In this article, the life and contributions of Carl Wernicke are summarised.
Carl Wernicke
© University of Groningen

In 1874 Carl Wernicke wrote a classical monography on aphasia: The symptom complex of aphasia: A psychological study on anatomical basis. He was the first to describe an aphasia syndrome in which the patient could not understand spoken language, although his hearing and intelligence were intact. The speech of these individuals was fluent, but with so many errors in the choice and order of the words that they became incomprehensible.

A post mortem examination of two of these patients revealed atrophy of the first and partially the second temporal gyrus of the left hemisphere and Wernicke coined this the ‘sensory speech centre’. Damage to this area resulted ‘sensory aphasia’; this is what we call ‘Wernicke aphasia’ nowadays. He contrasted this aphasia type with ‘motor aphasia’ as described by Paul Broca, in which the patient speaks little but understands what is said to him. Wernicke considered the left inferior frontal gyrus, that was discovered by Broca, as the store of motor programs of words, whereas the sound images of words are stored in the sensory language centre.
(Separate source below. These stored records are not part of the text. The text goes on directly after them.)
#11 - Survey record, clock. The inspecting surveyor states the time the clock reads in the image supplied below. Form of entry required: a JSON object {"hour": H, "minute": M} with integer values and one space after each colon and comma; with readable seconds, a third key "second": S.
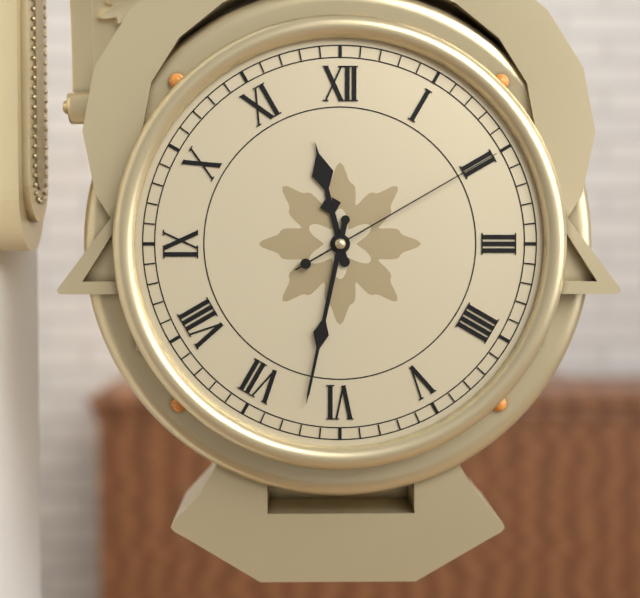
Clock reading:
{"hour": 11, "minute": 32, "second": 10}
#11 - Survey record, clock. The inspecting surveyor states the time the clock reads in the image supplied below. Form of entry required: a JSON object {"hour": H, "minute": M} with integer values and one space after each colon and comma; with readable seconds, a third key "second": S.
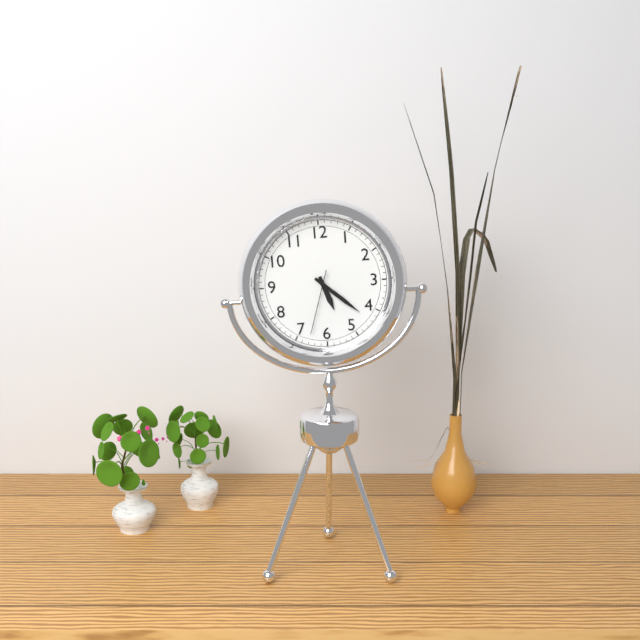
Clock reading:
{"hour": 5, "minute": 22, "second": 33}
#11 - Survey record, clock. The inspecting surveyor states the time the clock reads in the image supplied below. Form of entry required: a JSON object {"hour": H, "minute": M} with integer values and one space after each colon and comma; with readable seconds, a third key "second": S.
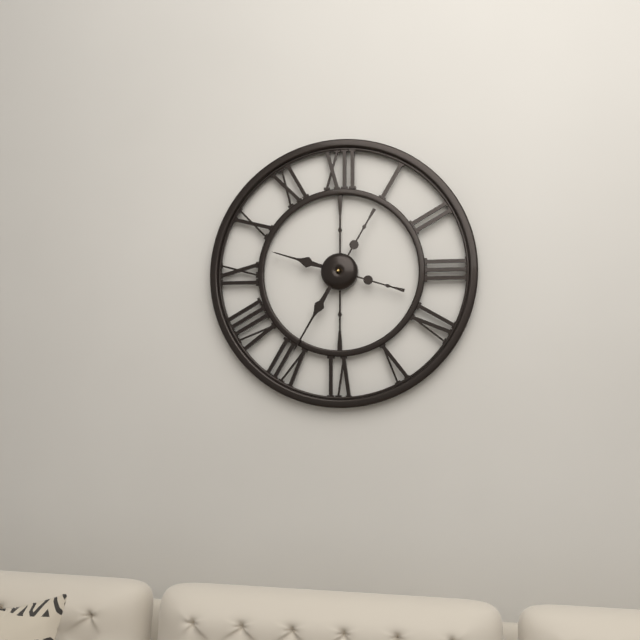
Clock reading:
{"hour": 9, "minute": 35}
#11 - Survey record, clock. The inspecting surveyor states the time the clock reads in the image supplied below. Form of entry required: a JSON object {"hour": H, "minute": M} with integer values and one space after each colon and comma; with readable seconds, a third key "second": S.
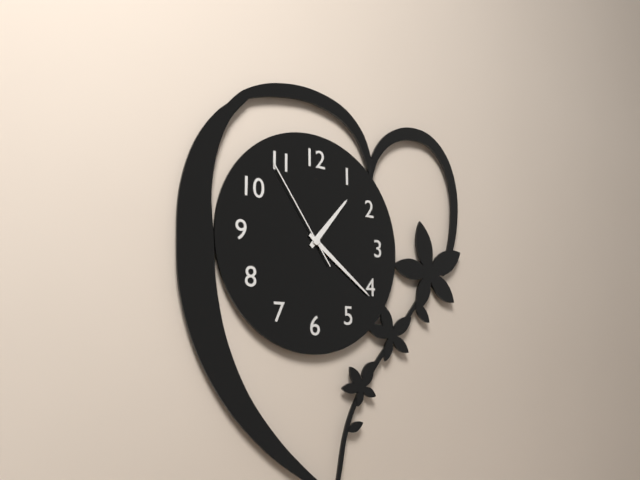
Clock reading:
{"hour": 1, "minute": 21, "second": 54}
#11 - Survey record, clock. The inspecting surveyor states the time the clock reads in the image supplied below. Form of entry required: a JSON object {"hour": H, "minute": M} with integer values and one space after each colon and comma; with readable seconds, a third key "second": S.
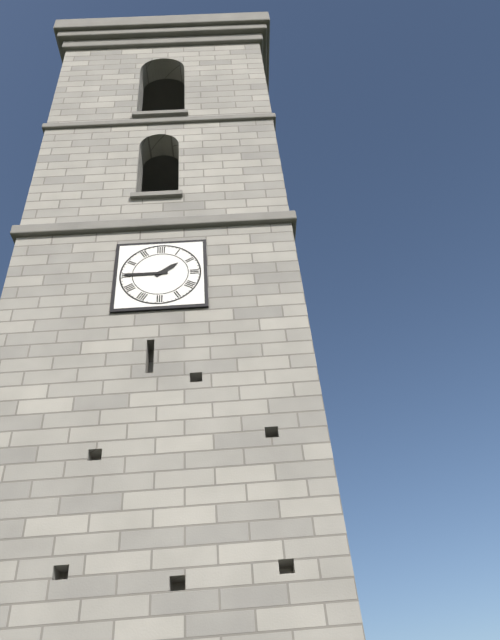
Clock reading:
{"hour": 1, "minute": 45}
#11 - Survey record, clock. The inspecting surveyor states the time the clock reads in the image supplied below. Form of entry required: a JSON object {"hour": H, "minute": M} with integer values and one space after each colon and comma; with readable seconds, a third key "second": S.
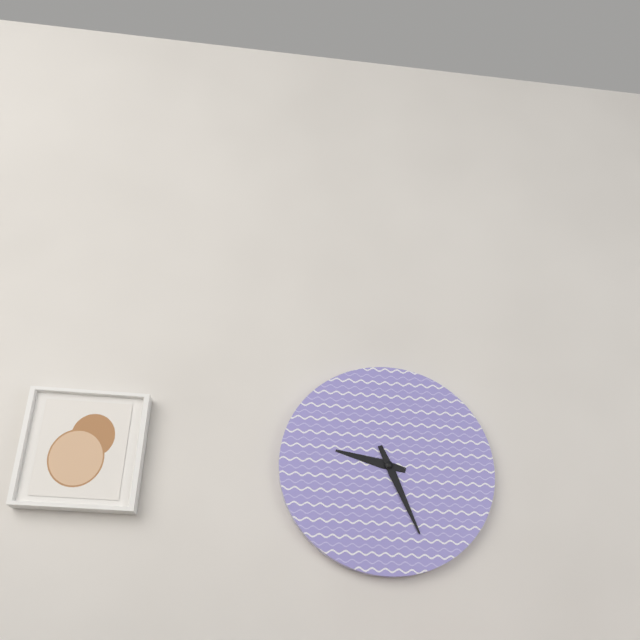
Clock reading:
{"hour": 9, "minute": 26}
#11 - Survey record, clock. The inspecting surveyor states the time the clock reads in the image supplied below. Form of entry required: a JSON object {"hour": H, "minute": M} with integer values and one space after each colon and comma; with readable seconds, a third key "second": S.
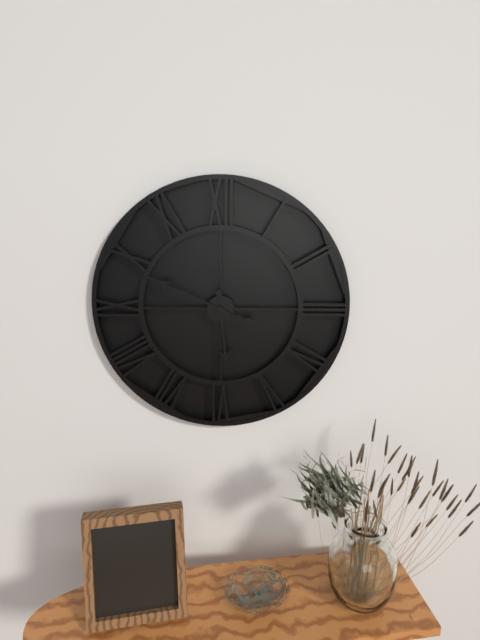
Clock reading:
{"hour": 5, "minute": 49}
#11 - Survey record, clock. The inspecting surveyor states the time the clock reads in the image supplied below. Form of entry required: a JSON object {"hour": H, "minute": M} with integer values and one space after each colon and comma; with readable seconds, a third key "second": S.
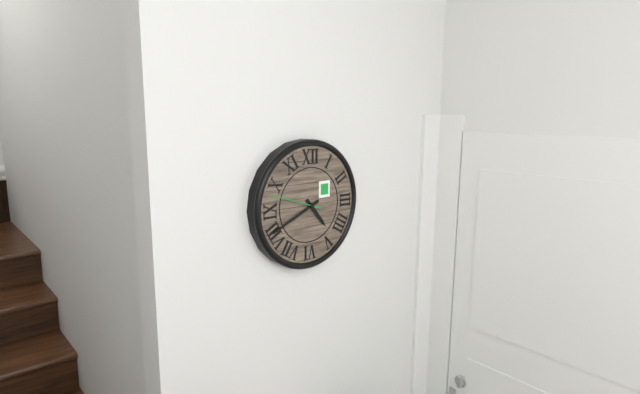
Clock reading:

He assumed a connection between the two centers through the insula. Damage to this connection resulted, according to Wernicke, in a third form of aphasia, which he called ‘conduction aphasia’. A patient with conduction aphasia has no problems understanding language (the sensory language center is intact), speaks fluently (the motor images are not impaired), but produces sound errors (like the journalist in the clip).

Most important is the theory on speech processing that Wernicke developed to explain the language disorders he observed. This starts by retrieving the words (sound images of words) in the posterior language centre; these sound images are transported via the subcortical conduction track to the motor centre of speech where the associated articulation patterns (motor word images) are formed.

Wernicke’s theory laid the foundation for the so-called ‘associationist school’ whose followers developed complex diagrams in which they assumed separate centres for speech, understanding spoken language, reading and writing that were all connected. Ludwig Lichtheim (1845-1928) was the most influential one at his time. In 1960-1970 there was a revival of this doctrine that resulted in the famous Wernicke-Lichtheim-Geschwind model. Models like this are still used.